Further research is necessary considering important parameters of antibody analysis in tears, such as the collection method and immunoassay used.16 21 We opted for Schirmer strips in accordance to the study of viral RNA. Importantly, we eluted the test strips immediately in the sample buffer used for the immunoassay minimising dilution. To the best of our knowledge, no commercial immunoassay has been approved for SARS-CoV-2 antibody testing in tear fluid yet. We opted for off-label use of the anti-SARS-CoV-2 ELISA from EUROIMMUN. However, further research including more tear fluid samples is needed to determine an optimal cut-off using this assay.

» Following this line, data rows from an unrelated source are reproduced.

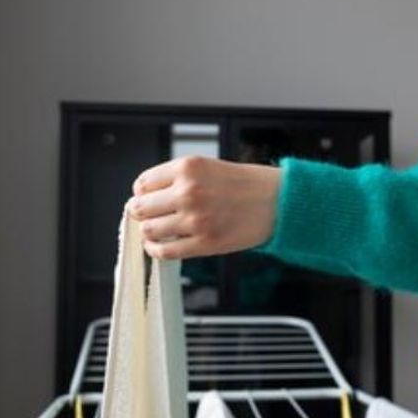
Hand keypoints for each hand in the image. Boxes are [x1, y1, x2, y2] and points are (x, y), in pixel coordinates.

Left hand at [127, 156, 281, 259]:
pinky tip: (157, 246)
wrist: (277, 201)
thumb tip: (145, 196)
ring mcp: (195, 219)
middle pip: (141, 207)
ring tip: (155, 230)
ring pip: (149, 230)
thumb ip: (177, 178)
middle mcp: (188, 192)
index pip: (143, 183)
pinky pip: (165, 251)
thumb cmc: (246, 184)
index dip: (141, 193)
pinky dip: (155, 250)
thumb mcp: (207, 167)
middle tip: (146, 215)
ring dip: (148, 231)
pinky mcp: (204, 243)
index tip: (145, 198)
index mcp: (188, 168)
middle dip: (140, 213)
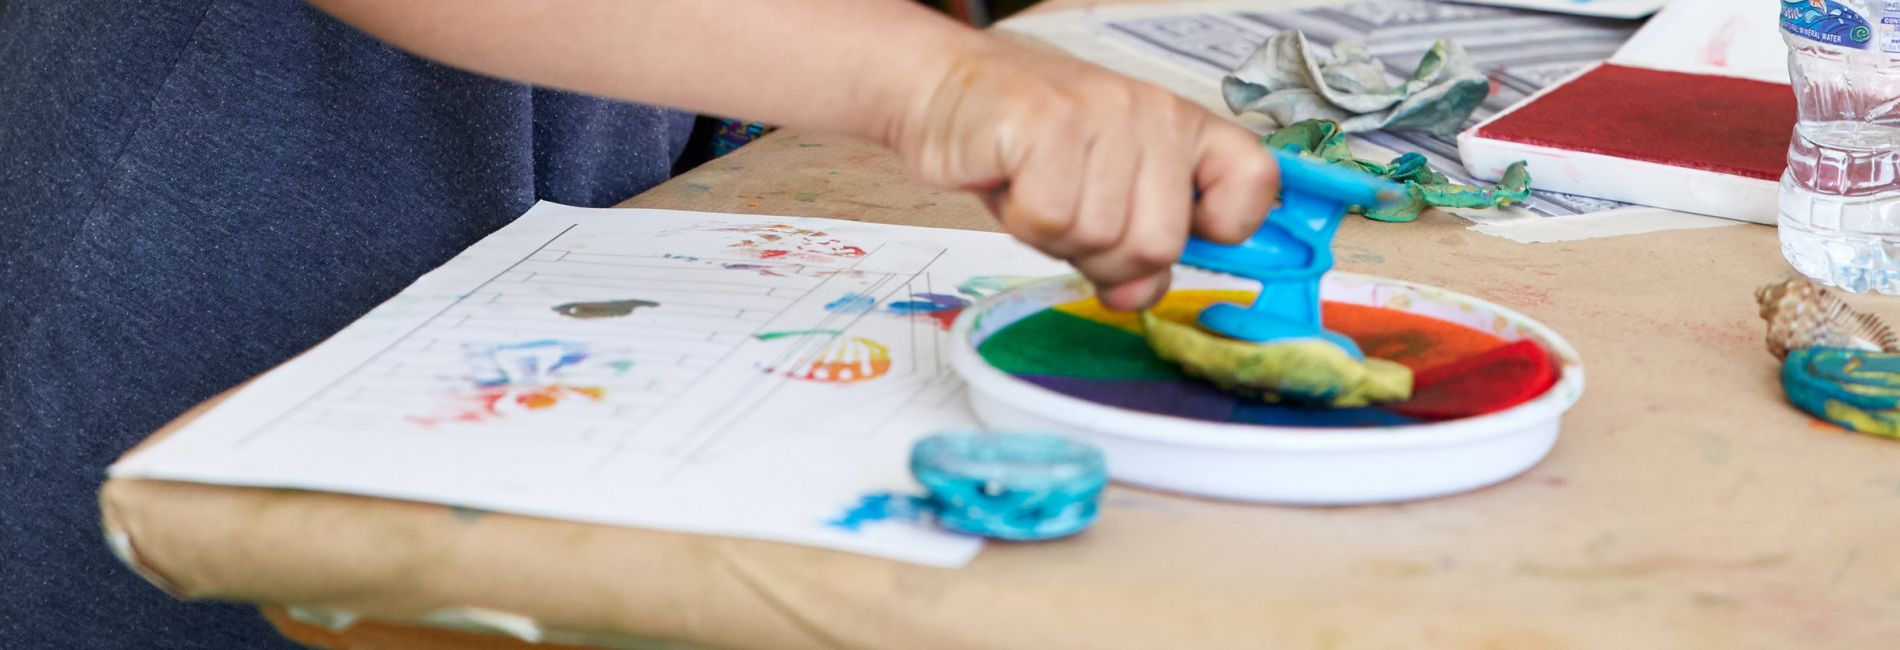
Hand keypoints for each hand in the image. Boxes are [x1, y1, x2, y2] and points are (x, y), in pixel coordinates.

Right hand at [887, 37, 1278, 310]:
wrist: (945, 90)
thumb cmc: (1025, 145)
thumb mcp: (1098, 195)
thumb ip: (1134, 245)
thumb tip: (1138, 296)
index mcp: (1179, 125)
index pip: (1254, 181)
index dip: (1227, 230)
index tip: (1190, 236)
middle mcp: (1151, 112)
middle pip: (1159, 244)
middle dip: (1105, 258)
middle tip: (1070, 220)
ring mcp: (1102, 113)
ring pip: (1099, 237)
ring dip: (1054, 236)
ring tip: (1035, 190)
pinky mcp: (1047, 122)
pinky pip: (1050, 219)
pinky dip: (1021, 220)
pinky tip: (1012, 181)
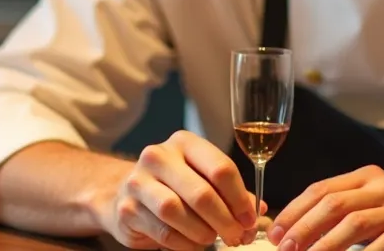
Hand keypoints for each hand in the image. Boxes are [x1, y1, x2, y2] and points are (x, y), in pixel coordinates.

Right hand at [98, 130, 265, 249]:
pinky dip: (183, 243)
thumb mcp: (202, 180)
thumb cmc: (173, 186)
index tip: (249, 219)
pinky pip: (162, 231)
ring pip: (176, 211)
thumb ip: (231, 193)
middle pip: (201, 192)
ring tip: (210, 239)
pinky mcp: (126, 208)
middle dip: (224, 220)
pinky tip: (191, 244)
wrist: (125, 194)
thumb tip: (258, 210)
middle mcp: (158, 156)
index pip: (220, 168)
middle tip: (236, 236)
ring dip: (201, 232)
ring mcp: (138, 181)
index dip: (240, 199)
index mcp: (184, 143)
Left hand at [268, 165, 383, 250]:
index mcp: (368, 176)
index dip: (294, 212)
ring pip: (356, 223)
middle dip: (304, 229)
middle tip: (286, 249)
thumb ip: (342, 209)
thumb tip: (296, 231)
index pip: (321, 189)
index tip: (275, 233)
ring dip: (326, 245)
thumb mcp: (375, 203)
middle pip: (334, 204)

Our results demonstrating the presence of SARS-CoV-2 antibodies in tear fluid may be of great value in the diagnostic work-up of COVID-19. In contrast to the collection of blood samples, no trained personnel is required for collection of tears by Schirmer strips, and it causes no risk to patients making it an interesting tool in the development of a point-of-care test for monitoring the host immune response.16 22 Furthermore, these findings can be an aid in the search for a therapeutic strategy. Mucosal vaccination can induce local antibody secretion and thus local protective immunity within the mucosae, being the portal of entry.15
This study should be considered as a pilot study, and a follow-up study is needed to confirm the results and elaborate on the limitations. The main limitation of our study is the small sample size; our findings of SARS-CoV-2 RNA and antibodies in tear fluid should be validated in a larger study population including an evaluation of the correlation with COVID-19 disease severity and ocular symptoms. Moreover, only one tear fluid sample per patient was obtained in this study, but it would be interesting to collect multiple samples at different time points in the disease course to assess the kinetics of the viral load and antibodies in tears.

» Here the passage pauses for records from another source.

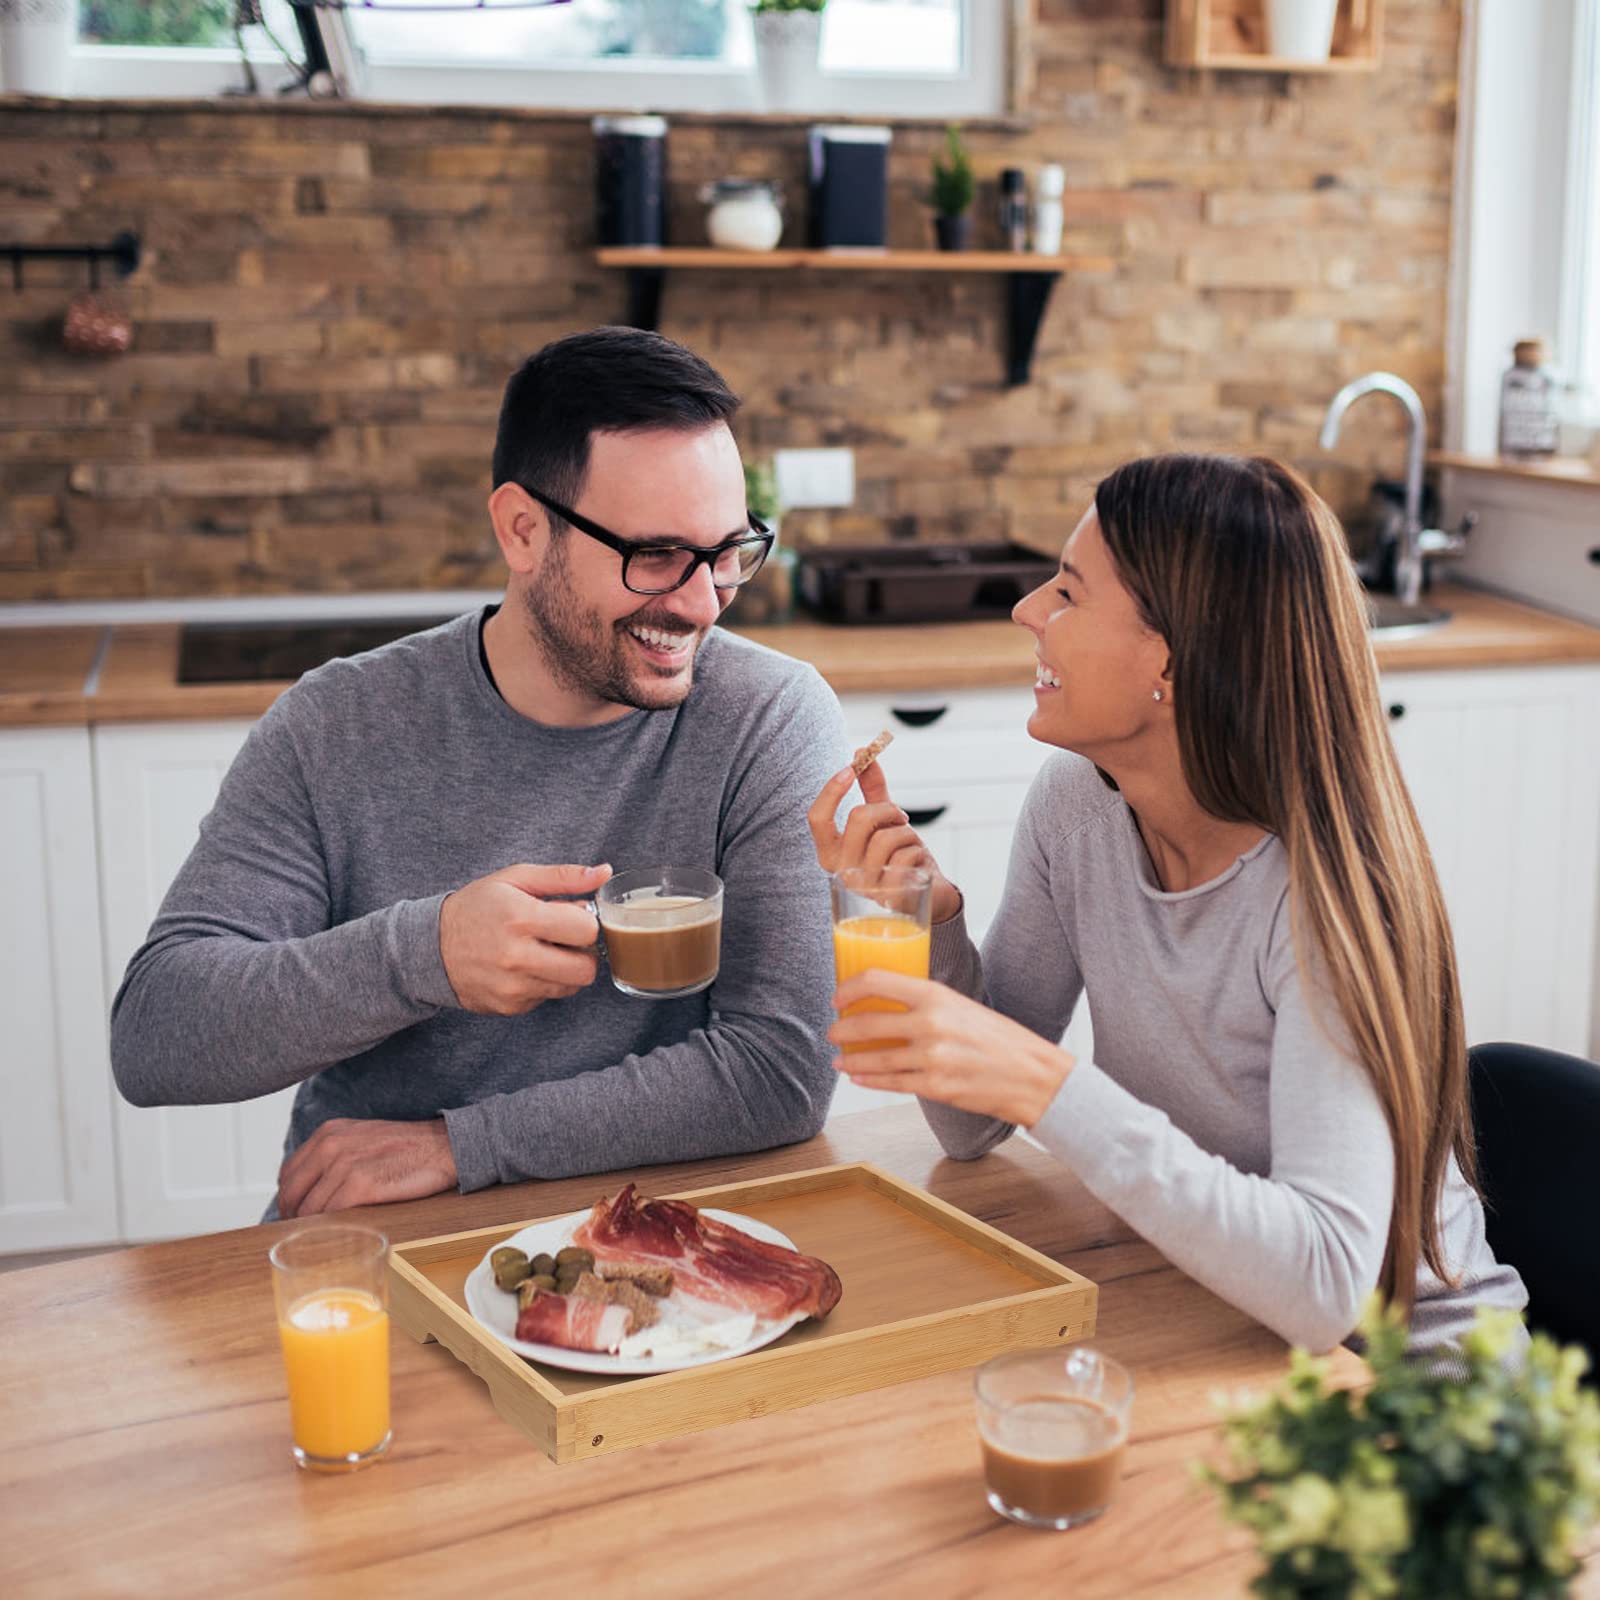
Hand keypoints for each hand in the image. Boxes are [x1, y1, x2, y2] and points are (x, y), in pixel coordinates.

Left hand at [276, 1117, 457, 1218]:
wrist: (443, 1146)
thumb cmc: (407, 1148)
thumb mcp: (361, 1138)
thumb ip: (334, 1155)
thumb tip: (312, 1188)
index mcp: (329, 1133)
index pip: (289, 1173)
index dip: (288, 1199)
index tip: (294, 1215)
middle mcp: (331, 1145)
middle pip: (292, 1193)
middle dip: (292, 1218)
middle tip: (302, 1234)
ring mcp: (345, 1164)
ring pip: (309, 1208)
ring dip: (311, 1228)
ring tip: (321, 1239)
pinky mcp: (361, 1184)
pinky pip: (331, 1214)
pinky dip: (329, 1228)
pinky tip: (337, 1235)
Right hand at [440, 862, 611, 1013]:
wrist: (430, 946)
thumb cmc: (477, 907)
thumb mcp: (515, 879)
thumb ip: (564, 877)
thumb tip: (604, 872)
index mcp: (521, 918)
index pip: (587, 931)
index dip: (586, 923)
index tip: (572, 917)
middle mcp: (517, 957)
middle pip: (586, 968)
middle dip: (583, 952)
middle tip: (564, 939)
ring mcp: (512, 987)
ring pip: (571, 986)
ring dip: (566, 969)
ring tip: (543, 951)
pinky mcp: (509, 1006)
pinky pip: (547, 998)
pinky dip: (544, 982)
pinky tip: (525, 967)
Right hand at [808, 759, 961, 924]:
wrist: (928, 896)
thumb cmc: (899, 857)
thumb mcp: (883, 822)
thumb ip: (871, 790)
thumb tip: (861, 752)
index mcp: (831, 853)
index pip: (817, 818)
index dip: (832, 789)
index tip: (851, 767)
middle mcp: (842, 872)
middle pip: (858, 818)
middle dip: (887, 809)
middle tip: (899, 817)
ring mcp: (865, 888)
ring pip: (886, 837)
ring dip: (907, 833)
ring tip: (909, 845)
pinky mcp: (889, 897)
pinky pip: (906, 856)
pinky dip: (918, 852)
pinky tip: (917, 866)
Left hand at [829, 969, 1074, 1127]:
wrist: (1034, 1076)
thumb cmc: (1001, 1039)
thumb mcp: (962, 1006)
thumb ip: (927, 1004)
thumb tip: (889, 1004)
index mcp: (937, 995)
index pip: (877, 981)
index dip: (849, 989)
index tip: (838, 998)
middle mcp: (930, 1023)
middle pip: (867, 1023)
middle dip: (842, 1029)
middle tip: (835, 1032)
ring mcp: (931, 1058)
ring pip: (874, 1059)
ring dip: (851, 1059)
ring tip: (840, 1059)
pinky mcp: (935, 1087)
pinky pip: (891, 1083)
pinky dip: (869, 1080)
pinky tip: (858, 1077)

In conclusion, we observed SARS-CoV-2 RNA in tear fluid of 26.9% acutely ill patients with COVID-19 confirming the possibility of transmission through tear fluid, even in absence of ocular manifestations. These findings emphasise the need for protective eyewear by healthcare workers. However, because of the rather low detection rate, Schirmer test strips cannot be introduced as an alternative for nasopharyngeal swabbing in the diagnosis of COVID-19 so far.
The detection of SARS-CoV-2 IgG and IgA antibodies in tear fluid in our study is promising. It is a proof of the role of the eye as a first defence against SARS-CoV-2. Furthermore, tears may serve as a surrogate for serum in monitoring the host immune response in epidemiological studies as well as in clinical practice where the specimen can be taken by the patient himself.